### [WHAT THIS TASK INVOLVES]
Write out, word for word, the part of the remote procedure call passage from "The remote procedure" to "of this book.".

### [PAGE EXCERPT]

====

Remote procedure calls were proposed by Andrew Nelson in 1981 and later implemented by Birrell and Nelson in 1984. At a high level, they consist of an interface that specifies how to transfer information between systems in a way that abstracts the fact that those systems may reside on separate devices far away from each other.

The remote procedure call interface is translated into code that performs serialization on the client, network transfer of a request from the client to a server, deserialization on the server, work on the server, serialization on the server, network transfer of a response from the server back to the client, and deserialization on the client.

Remote procedure calls are a fundamental aspect of planetary scale computers. If networks are the interconnect of planetary scale computers, remote procedure calls are the bus protocol. We can use the normalization system to perform serialization and deserialization between the client and the server. We use the tokio library to handle network communication since the details of network access are not the focus of this book.

====

### [ENTRIES]

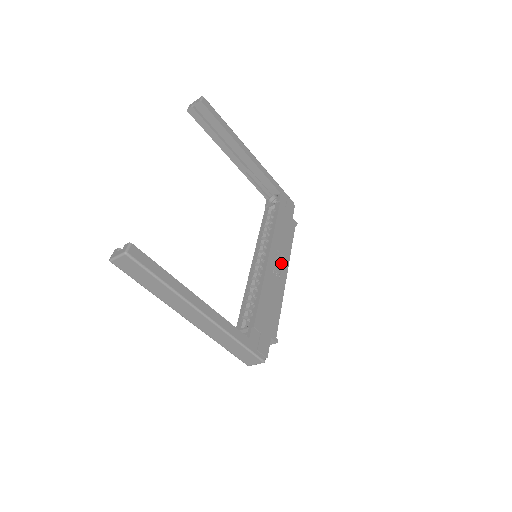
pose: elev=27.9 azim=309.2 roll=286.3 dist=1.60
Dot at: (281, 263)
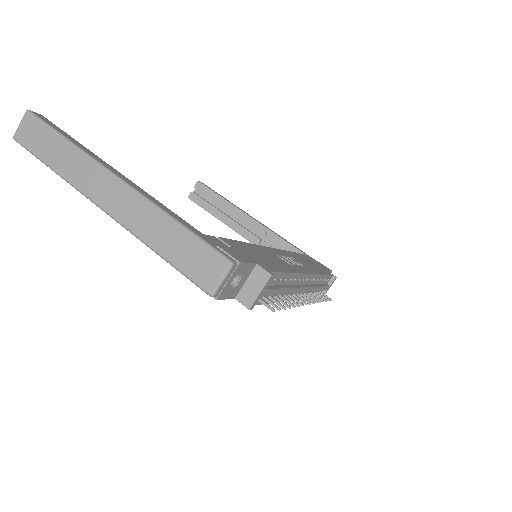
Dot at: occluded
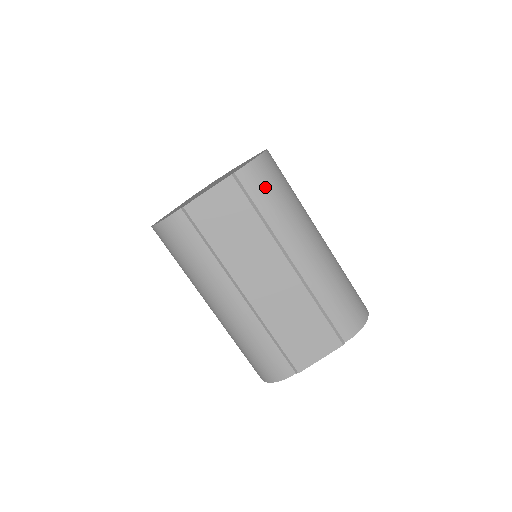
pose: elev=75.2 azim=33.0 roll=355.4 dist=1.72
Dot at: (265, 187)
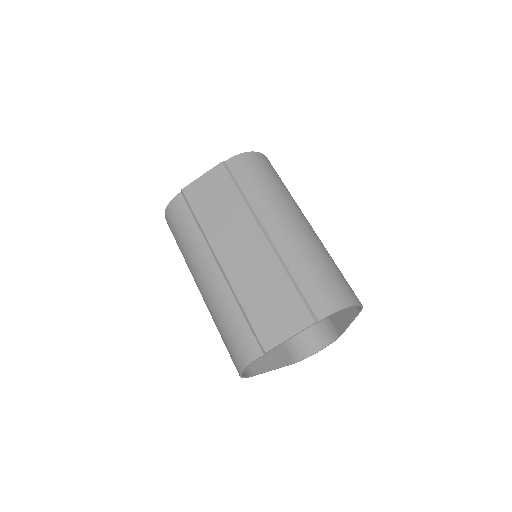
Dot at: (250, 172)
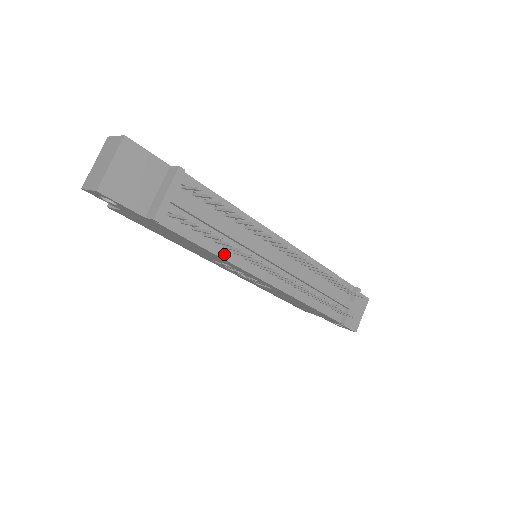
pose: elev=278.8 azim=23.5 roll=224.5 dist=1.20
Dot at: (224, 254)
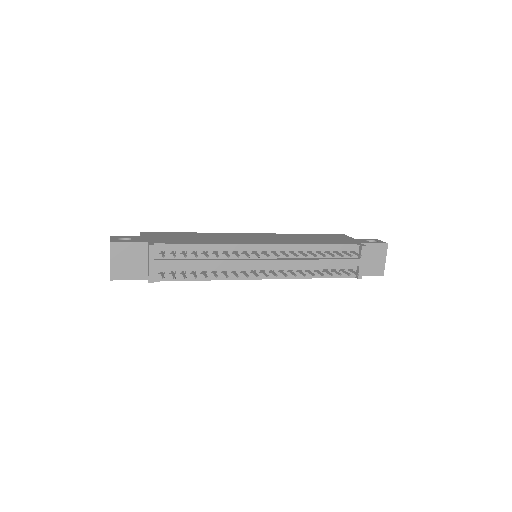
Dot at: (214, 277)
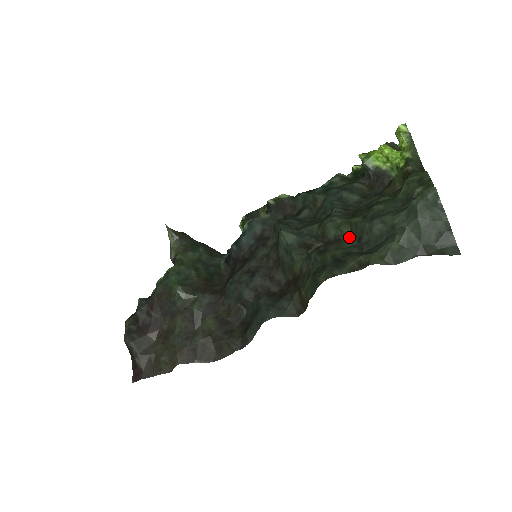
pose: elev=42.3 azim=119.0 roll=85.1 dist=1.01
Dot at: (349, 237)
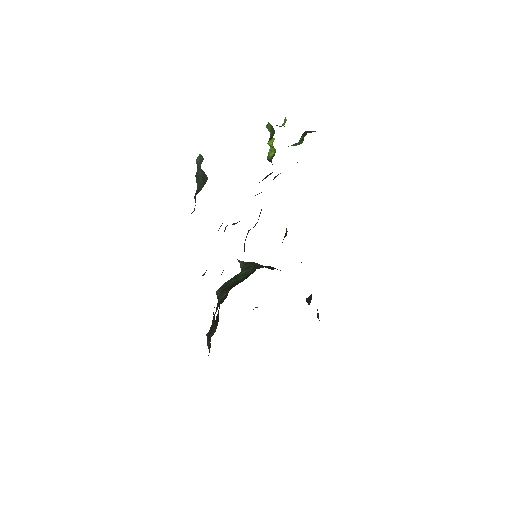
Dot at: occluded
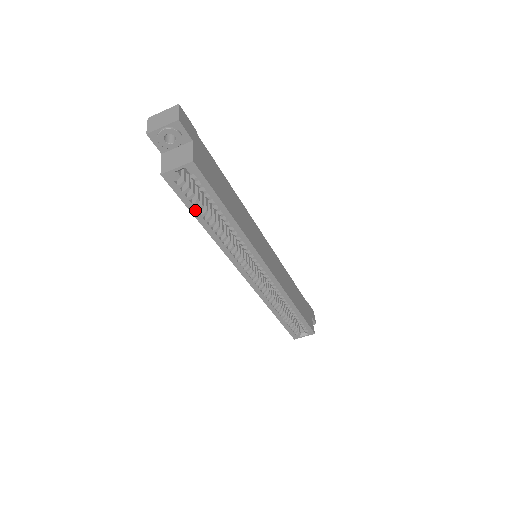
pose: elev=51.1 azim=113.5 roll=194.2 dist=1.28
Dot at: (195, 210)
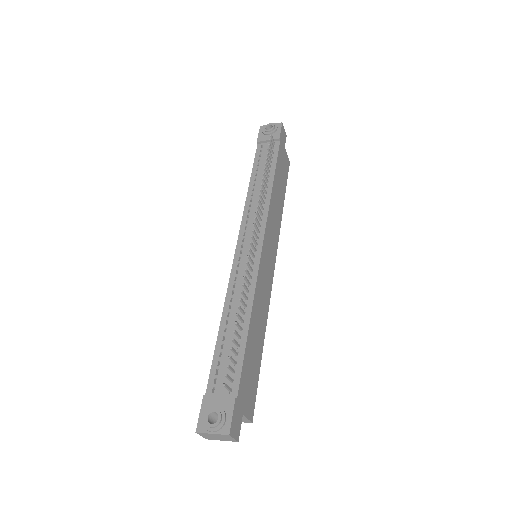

====

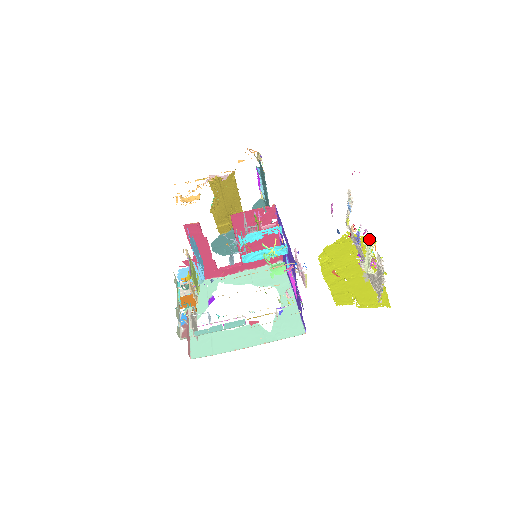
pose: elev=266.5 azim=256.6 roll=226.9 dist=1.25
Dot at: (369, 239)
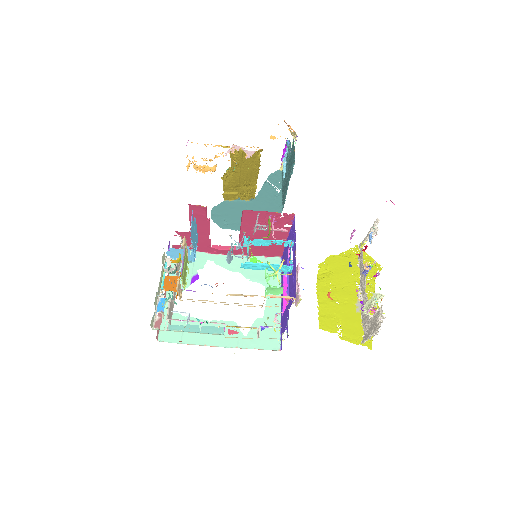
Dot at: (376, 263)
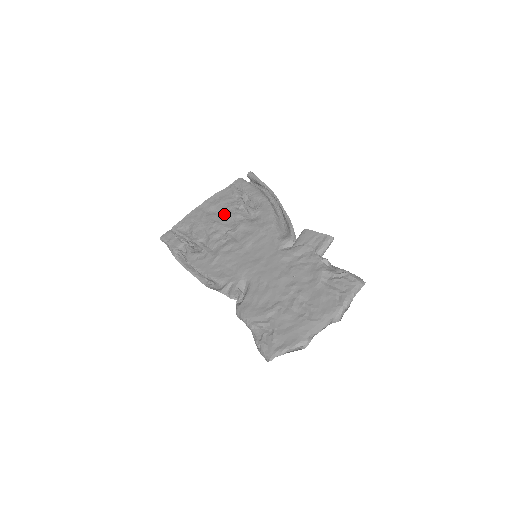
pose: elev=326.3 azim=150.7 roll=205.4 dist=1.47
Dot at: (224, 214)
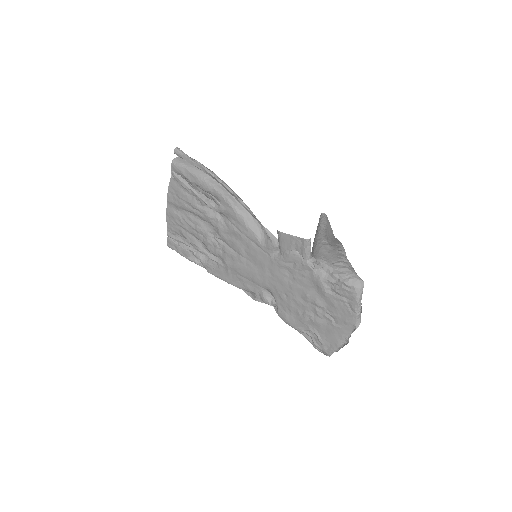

====

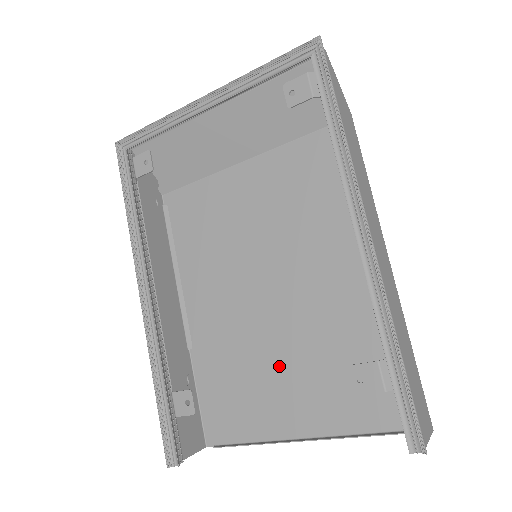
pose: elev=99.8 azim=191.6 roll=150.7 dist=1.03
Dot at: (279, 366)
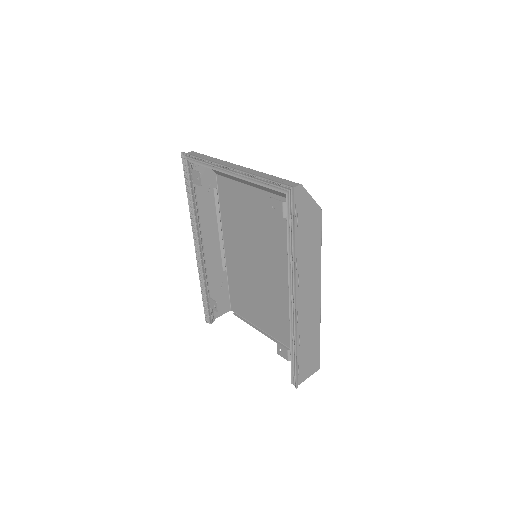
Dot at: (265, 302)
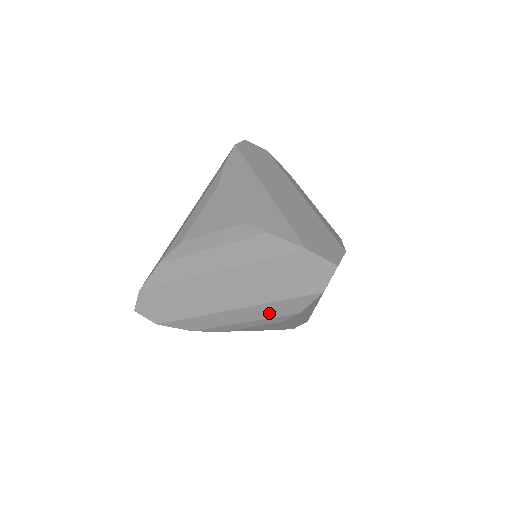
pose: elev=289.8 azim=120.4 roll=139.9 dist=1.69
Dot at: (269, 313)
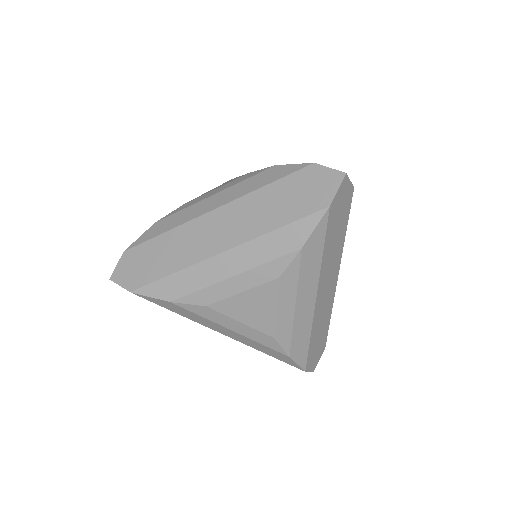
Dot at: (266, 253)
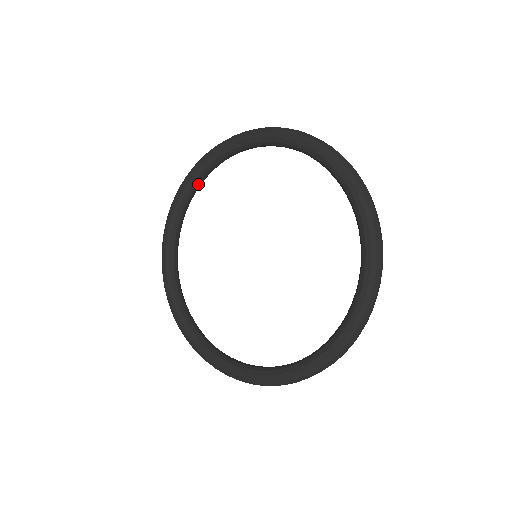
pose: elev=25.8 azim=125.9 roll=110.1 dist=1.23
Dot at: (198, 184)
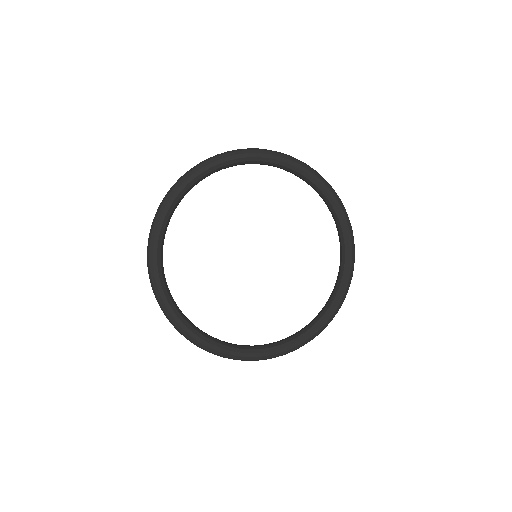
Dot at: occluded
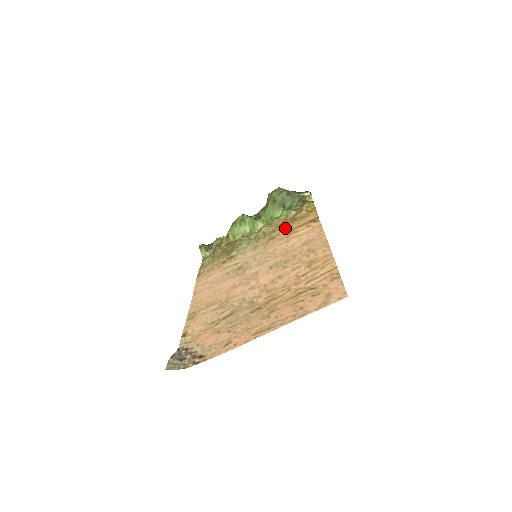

====

### [IN RESPONSE]
The remote procedure call interface is translated into code that performs serialization on the client, network transfer of a request from the client to a server, deserialization on the server, work on the server, serialization on the server, network transfer of a response from the server back to the client, and deserialization on the client.

Remote procedure calls are a fundamental aspect of planetary scale computers. If networks are the interconnect of planetary scale computers, remote procedure calls are the bus protocol. We can use the normalization system to perform serialization and deserialization between the client and the server. We use the tokio library to handle network communication since the details of network access are not the focus of this book.